In the view of this Court, reading the BCBS policy to exclude coverage for services which are paid for by the VA is the only sensible interpretation. Under 38 U.S.C. § 1728(b)(2) (1991), the VA is authorized to reimburse an organization which makes expenditures on behalf of a veteran for a service-related disability. Such services are, therefore, "without cost to a participant under the laws of the United States." (Emphasis added.)

Moreover, since the insurance policy at issue provides coverage only for "covered medical expenses," appellant's interpretation that it should provide coverage in situations in which there are no expenses to the participant defies logic. "Each word [in an insurance contract] is deemed to have been put into the policy for a purpose and will be given effect, if that can be done by any reasonable construction...." Wachovia at 355, 172 S.E.2d at 522. Appellant's interpretation renders the exclusion meaningless.

Appellant also argues that BCBS's explanatory booklet is in conflict with the Contract, thereby compounding the alleged ambiguity. She notes that the Contract provides coverage for non-service-connected disabilities in VA facilities, while the booklet disclaims coverage for any services provided by the VA. Although the booklet and the master Contract do appear to be contradictory, the booklet states unequivocally that it is not a contract and that the terms of coverage are contained in the Contract. This discrepancy does not make the Contract ambiguous. We find that the exclusion is not fairly and reasonably susceptible to the construction appellant offers.
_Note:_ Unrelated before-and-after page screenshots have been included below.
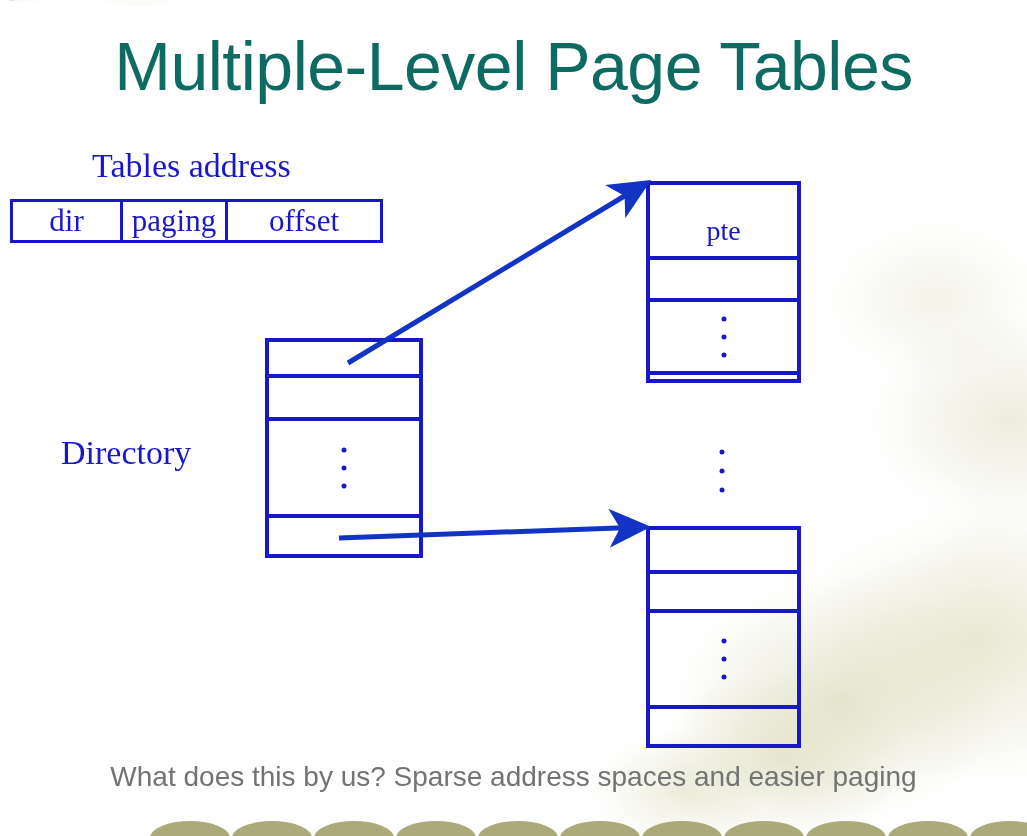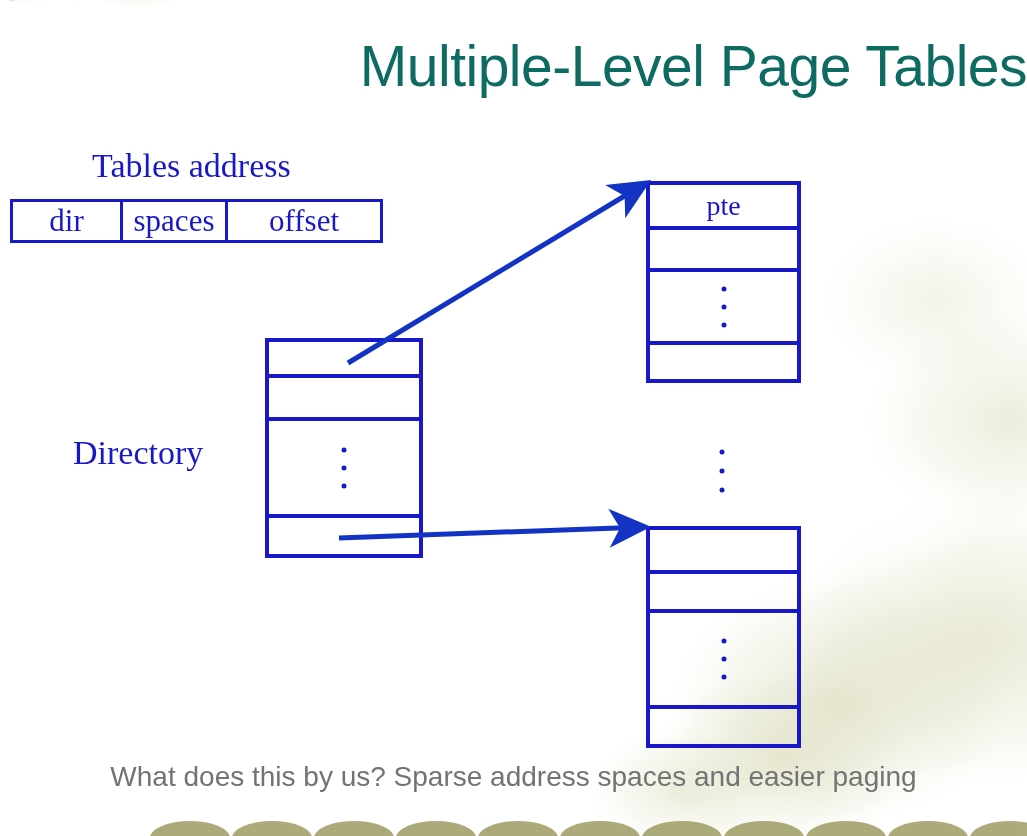--- a/index.html
+++ b/index.html
@@ -42,22 +42,22 @@
     width: 1027px; height: 34px;
     pointer-events: none;
   }
 
   
   #title {
     position: absolute;
     left: 0;
     top: 28px;
     width: 1027px;
-    text-align: right;
-    font-size: 57px;
+    text-align: center;
+    font-size: 68px;
     line-height: 76px;
     color: #0e6b62;
     font-family: "Liberation Sans", sans-serif;
     letter-spacing: -0.5px;
     white-space: nowrap;
   }
 
   
   .serif-label {
     position: absolute;
@@ -65,21 +65,21 @@
     font-family: "Liberation Serif", serif;
     white-space: nowrap;
   }
   #virtual-address-label {
     left: 92px;
     top: 146px;
     font-size: 34px;
     line-height: 40px;
   }
   #directory-label {
-    left: 73px;
+    left: 61px;
     top: 432px;
     font-size: 34px;
     line-height: 42px;
   }
 
   
   #address-box {
     position: absolute;
     left: 10px;
     top: 199px;
@@ -151,21 +151,21 @@
 
   
   #directory-table { left: 265px; top: 338px; width: 158px; height: 220px; }
   #directory-table .r0 { height: 36px; }
   #directory-table .r1 { height: 43px; }
   #directory-table .r2 { height: 97px; }
   #directory-table .r3 { height: 36px; }
 
   
   #pte-table-top { left: 646px; top: 181px; width: 155px; height: 202px; }
-  #pte-table-top .r0 { height: 45px; }
+  #pte-table-top .r0 { height: 55px; margin-top: 20px; }
   #pte-table-top .r1 { height: 42px; }
   #pte-table-top .r2 { height: 73px; }
   #pte-table-top .r3 { height: 34px; }
 
   
   #pte-table-bottom { left: 646px; top: 526px; width: 155px; height: 222px; }
   #pte-table-bottom .r0 { height: 44px; }
   #pte-table-bottom .r1 { height: 39px; }
   #pte-table-bottom .r2 { height: 96px; }
   #pte-table-bottom .r3 { height: 35px; }
@@ -217,21 +217,21 @@
     <ellipse cx="1010" cy="36" rx="40" ry="17"></ellipse>
   </g>
 </svg>
 
 <div id="title">Multiple-Level Page Tables</div>
 
 <div id="virtual-address-label" class="serif-label">Tables address</div>
 
 <div id="address-box">
   <div class="addr-cell c0">dir</div>
-  <div class="addr-cell c1">spaces</div>
+  <div class="addr-cell c1">paging</div>
   <div class="addr-cell c2">offset</div>
 </div>
 
 <div id="directory-label" class="serif-label">Directory</div>
 
 <div id="directory-table" class="page-table">
   <div class="pt-row r0"></div>
   <div class="pt-row r1"></div>
   <div class="pt-row r2">
     <span class="vdots">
Finally, appellant calls our attention to the fact that the Contract does not contain a provision for coordinating benefits with the VA and argues that this is proof that the estate of the deceased is entitled to the overpayment. To prevent double payment of claims, the Contract provides for coordination of benefits between BCBS and a number of other insurers. Appellant's contention is that the VA may be analogized to another insurer with whom BCBS does not coordinate benefits and that, in that situation, BCBS would be obligated to pay regardless of whether the other insurer (and, hence, VA) paid.

Appellant's analogy, however, fails. The Contract does not provide for coordination of benefits with the VA because it is unnecessary. Under 38 U.S.C. § 1728(b)(2), the VA is authorized to reimburse an organization which makes expenditures on behalf of the veteran for a service-connected disability. Conversely, under 38 U.S.C. § 1729(a)(2)(D) (1991), the United States has the right to recover from a third party the reasonable value of services provided by the VA to a veteran for a non serviceconnected disability, to the extent that the veteran would have been entitled to receive payment for such services, had they not been provided by the VA. These two statutes, together with the exclusion in the Contract, serve the same purpose of preventing double payment of claims that necessitates the clause coordinating benefits between insurers. Accordingly, we find no merit in appellant's argument.

*273 The judgment from which appellant appeals is, therefore,

Affirmed.

ARNOLD, C.J., and GREENE, J., concur.